## The problem
Nothing but the lines from the top of the data to the line holding "-14.9% | -14.9% |" should be printed, word for word and both ends included; leave the pictures out.

◆ ◆ ◆ ◆ ◆

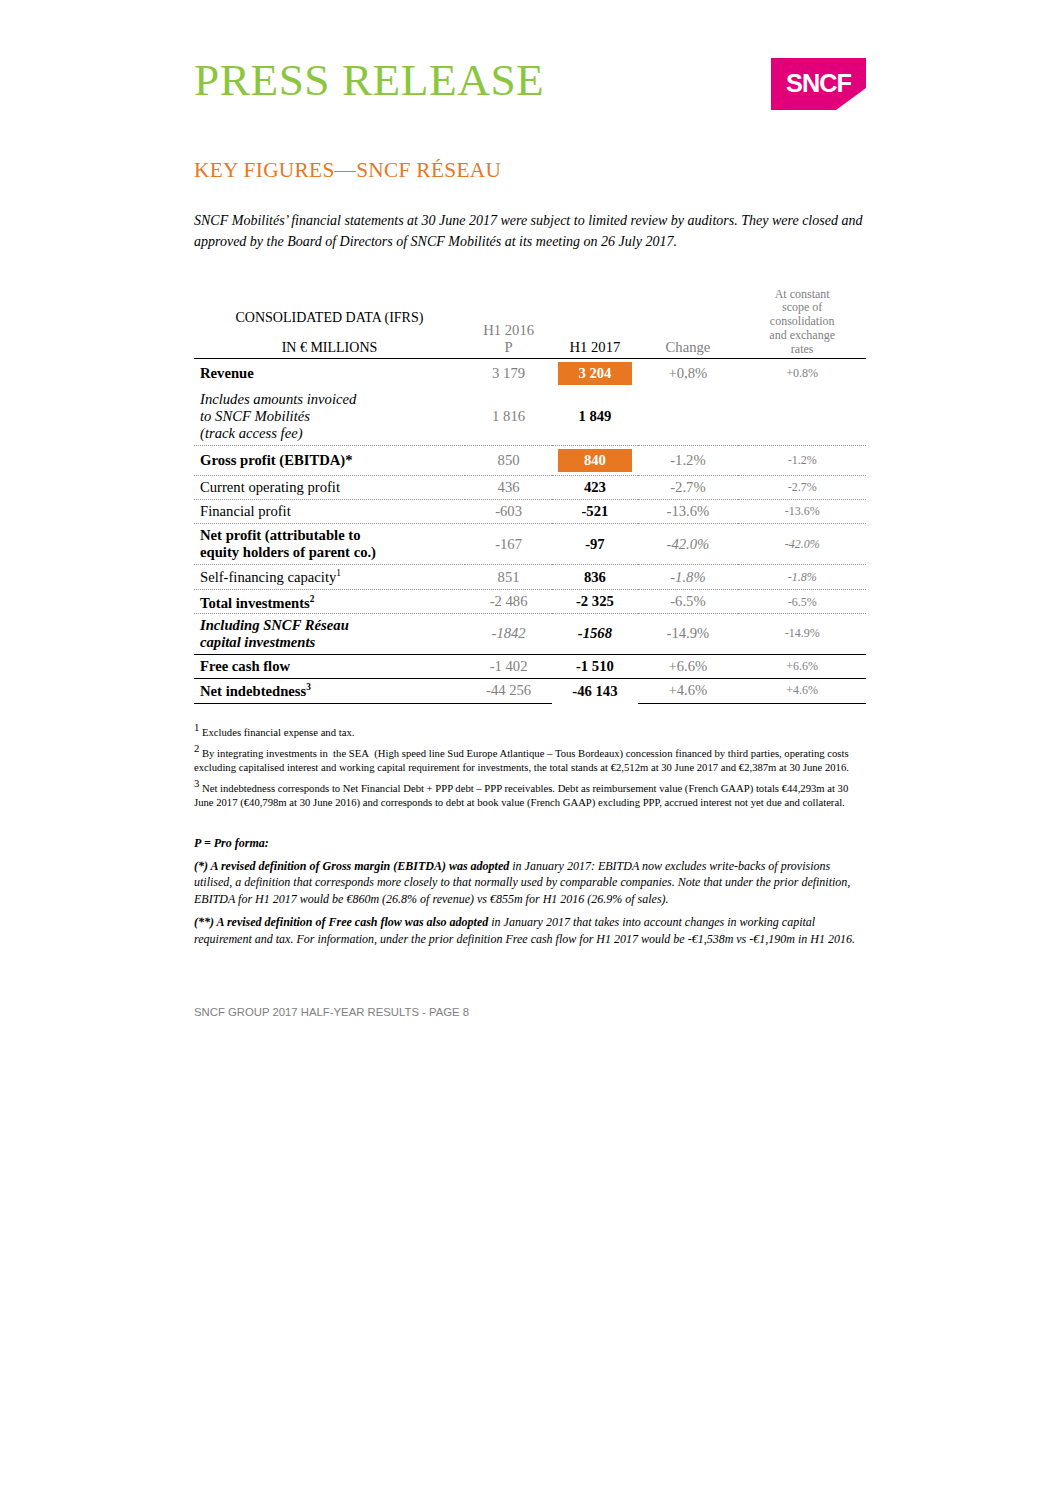PRESS RELEASE
SNCF
KEY FIGURES—SNCF RÉSEAU
SNCF Mobilités’ financial statements at 30 June 2017 were subject to limited review by auditors. They were closed and approved by the Board of Directors of SNCF Mobilités at its meeting on 26 July 2017.
| CONSOLIDATED DATA (IFRS) IN € MILLIONS | H1 2016 P | H1 2017 | Change | At constant scope of consolidation and exchange rates |
| --- | --- | --- | --- | --- |
| Revenue | 3 179 | 3 204 | +0,8% | +0.8% |
| Includes amounts invoiced to SNCF Mobilités (track access fee) | 1 816 | 1 849 | | |
| Gross profit (EBITDA)* | 850 | 840 | -1.2% | -1.2% |
| Current operating profit | 436 | 423 | -2.7% | -2.7% |
| Financial profit | -603 | -521 | -13.6% | -13.6% |
| Net profit (attributable to equity holders of parent co.) | -167 | -97 | -42.0% | -42.0% |
| Self-financing capacity 1 | 851 | 836 | -1.8% | -1.8% |
| Total investments 2 | -2 486 | -2 325 | -6.5% | -6.5% |
| Including SNCF Réseau capital investments | -1842 | -1568 | -14.9% | -14.9% |
| Free cash flow | -1 402 | -1 510 | +6.6% | +6.6% |
| Net indebtedness 3 | -44 256 | -46 143 | +4.6% | +4.6% |
1 Excludes financial expense and tax.
2 By integrating investments in the SEA (High speed line Sud Europe Atlantique – Tous Bordeaux) concession financed by third parties, operating costs excluding capitalised interest and working capital requirement for investments, the total stands at €2,512m at 30 June 2017 and €2,387m at 30 June 2016.
3 Net indebtedness corresponds to Net Financial Debt + PPP debt – PPP receivables. Debt as reimbursement value (French GAAP) totals €44,293m at 30 June 2017 (€40,798m at 30 June 2016) and corresponds to debt at book value (French GAAP) excluding PPP, accrued interest not yet due and collateral.
P = Pro forma:
(*) A revised definition of Gross margin (EBITDA) was adopted in January 2017: EBITDA now excludes write-backs of provisions utilised, a definition that corresponds more closely to that normally used by comparable companies. Note that under the prior definition, EBITDA for H1 2017 would be €860m (26.8% of revenue) vs €855m for H1 2016 (26.9% of sales).
(**) A revised definition of Free cash flow was also adopted in January 2017 that takes into account changes in working capital requirement and tax. For information, under the prior definition Free cash flow for H1 2017 would be -€1,538m vs -€1,190m in H1 2016.
SNCF GROUP 2017 HALF-YEAR RESULTS - PAGE 8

◆ ◆ ◆ ◆ ◆

## Response to the task
PRESS RELEASE
SNCF
KEY FIGURES—SNCF RÉSEAU
SNCF Mobilités’ financial statements at 30 June 2017 were subject to limited review by auditors. They were closed and approved by the Board of Directors of SNCF Mobilités at its meeting on 26 July 2017.
| CONSOLIDATED DATA (IFRS) IN € MILLIONS | H1 2016 P | H1 2017 | Change | At constant scope of consolidation and exchange rates |
| --- | --- | --- | --- | --- |
| Revenue | 3 179 | 3 204 | +0,8% | +0.8% |
| Includes amounts invoiced to SNCF Mobilités (track access fee) | 1 816 | 1 849 | | |
| Gross profit (EBITDA)* | 850 | 840 | -1.2% | -1.2% |
| Current operating profit | 436 | 423 | -2.7% | -2.7% |
| Financial profit | -603 | -521 | -13.6% | -13.6% |
| Net profit (attributable to equity holders of parent co.) | -167 | -97 | -42.0% | -42.0% |
| Self-financing capacity 1 | 851 | 836 | -1.8% | -1.8% |
| Total investments 2 | -2 486 | -2 325 | -6.5% | -6.5% |
| Including SNCF Réseau capital investments | -1842 | -1568 | -14.9% | -14.9% |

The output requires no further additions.